Monday, 14 January 2008

In a Stew

This week so far (she says!) has been one of those "look in the kitchen and see" times, as far as meal planning goes. On Sunday, I used the Swiss chard that came in last week's vegetable box to make a risotto, adding the chopped stems early on and the shredded leaves towards the end of cooking. Risotti are a great way of making a hearty meat-free meal, especially good for us as we often get just a small amount of a reasonably unusual vegetable in the weekly box. Not enough to be a side dish, but just enough to play the lead in a risotto or pasta sauce. Last week I made a variation on my Broccoli and Blue Cheese Pasta, using a titchy head of Romanesco, or Fractal broccoli (a name I adore), for the boys' and my lunch.

Today, with Chris at school, James and I were in town visiting a friend, so before we went out I got a stew together in the slow cooker.
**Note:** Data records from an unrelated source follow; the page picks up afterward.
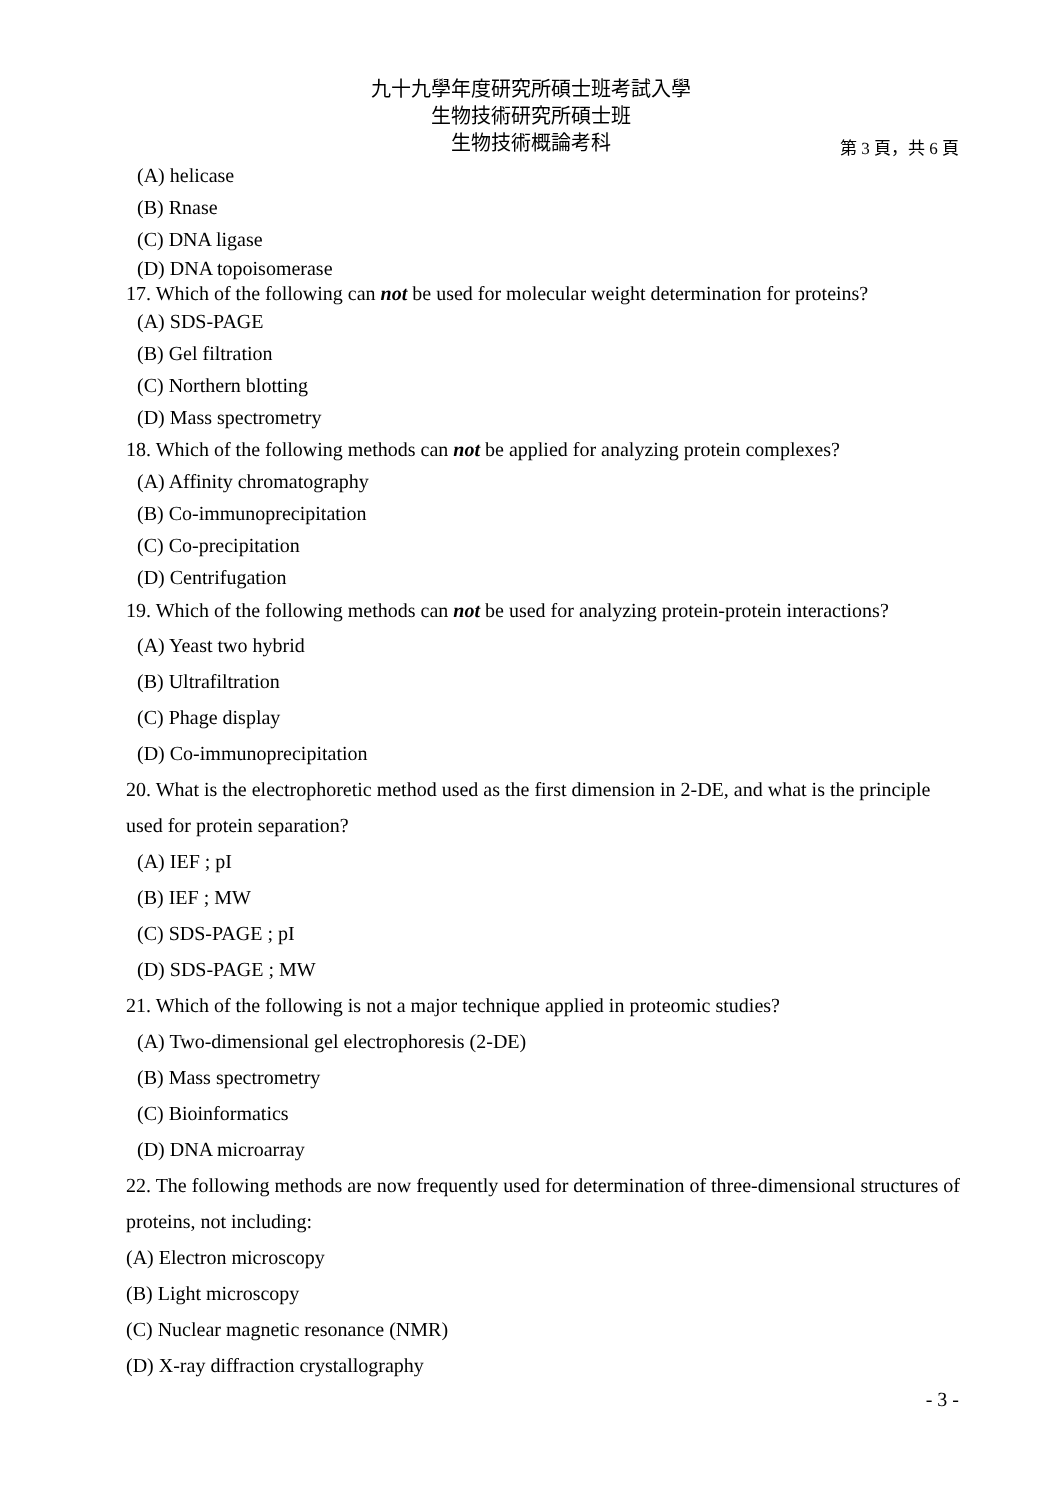九十九學年度研究所碩士班考試入學
生物技術研究所碩士班
生物技術概論考科
第 3 頁，共 6 頁
(A) helicase
(B) Rnase
(C) DNA ligase
(D) DNA topoisomerase
17. Which of the following can not be used for molecular weight determination for proteins?
(A) SDS-PAGE
(B) Gel filtration
(C) Northern blotting
(D) Mass spectrometry
18. Which of the following methods can not be applied for analyzing protein complexes?
(A) Affinity chromatography
(B) Co-immunoprecipitation
(C) Co-precipitation
(D) Centrifugation
19. Which of the following methods can not be used for analyzing protein-protein interactions?
(A) Yeast two hybrid
(B) Ultrafiltration
(C) Phage display
(D) Co-immunoprecipitation
20. What is the electrophoretic method used as the first dimension in 2-DE, and what is the principle used for protein separation?
(A) IEF ; pI
(B) IEF ; MW
(C) SDS-PAGE ; pI
(D) SDS-PAGE ; MW
21. Which of the following is not a major technique applied in proteomic studies?
(A) Two-dimensional gel electrophoresis (2-DE)
(B) Mass spectrometry
(C) Bioinformatics
(D) DNA microarray
22. The following methods are now frequently used for determination of three-dimensional structures of proteins, not including:
(A) Electron microscopy
(B) Light microscopy
(C) Nuclear magnetic resonance (NMR)
(D) X-ray diffraction crystallography
- 3 -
There was a lovely 450g piece of braising steak still in the freezer from my trip to the farmers' market in Aberystwyth so I defrosted that last night.
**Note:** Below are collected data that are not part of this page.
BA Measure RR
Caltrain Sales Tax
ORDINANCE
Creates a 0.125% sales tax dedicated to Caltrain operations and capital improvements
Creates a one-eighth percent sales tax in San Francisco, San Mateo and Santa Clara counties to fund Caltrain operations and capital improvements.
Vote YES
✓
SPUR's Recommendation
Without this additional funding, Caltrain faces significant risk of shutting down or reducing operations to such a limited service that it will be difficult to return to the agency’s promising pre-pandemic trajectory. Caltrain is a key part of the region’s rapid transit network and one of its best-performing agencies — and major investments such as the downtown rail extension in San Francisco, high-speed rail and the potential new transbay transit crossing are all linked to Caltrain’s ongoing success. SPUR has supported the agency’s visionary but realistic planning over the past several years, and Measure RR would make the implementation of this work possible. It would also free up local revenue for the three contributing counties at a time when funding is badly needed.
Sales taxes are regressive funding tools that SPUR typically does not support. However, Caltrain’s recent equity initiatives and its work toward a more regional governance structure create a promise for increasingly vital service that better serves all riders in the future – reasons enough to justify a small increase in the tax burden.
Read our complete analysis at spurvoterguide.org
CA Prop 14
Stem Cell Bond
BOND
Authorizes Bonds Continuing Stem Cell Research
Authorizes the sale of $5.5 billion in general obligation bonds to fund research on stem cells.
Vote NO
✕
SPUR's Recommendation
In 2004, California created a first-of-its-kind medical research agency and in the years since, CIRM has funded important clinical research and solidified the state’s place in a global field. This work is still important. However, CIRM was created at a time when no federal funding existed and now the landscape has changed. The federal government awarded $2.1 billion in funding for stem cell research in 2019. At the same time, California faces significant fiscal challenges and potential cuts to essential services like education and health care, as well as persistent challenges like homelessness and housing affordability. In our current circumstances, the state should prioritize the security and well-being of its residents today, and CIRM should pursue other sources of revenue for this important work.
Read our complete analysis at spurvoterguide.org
Beef Stew with Bacon, Red Wine and Rosemary

450g braising steak
2 onions

200g bacon
leaves from a large sprig of rosemary
red wine, 600ml or so

6-8 mushrooms (optional)

Peel, halve and slice the onions. Put them in the bottom of the slow cooker. Chop the bacon, slice the beef and add to the pot. Scatter over the finely chopped rosemary and add seasoning. Bring the wine to the boil on the hob and pour it over the ingredients, then put on the lid and slow-cook. I put it on MEDIUM just before lunch, then we had dinner at six. Slice and add the mushrooms an hour or so before you want to eat (or leave them out entirely if it's easier, timewise).

I made some mash with half potatoes, half parsnips and steamed the rest of the winter greens. To be honest, the stew would be fab with some thick slices of bread, but my Hub is a bit of a meat and two veg man, and especially likes a trad plate of stew, mash and greens.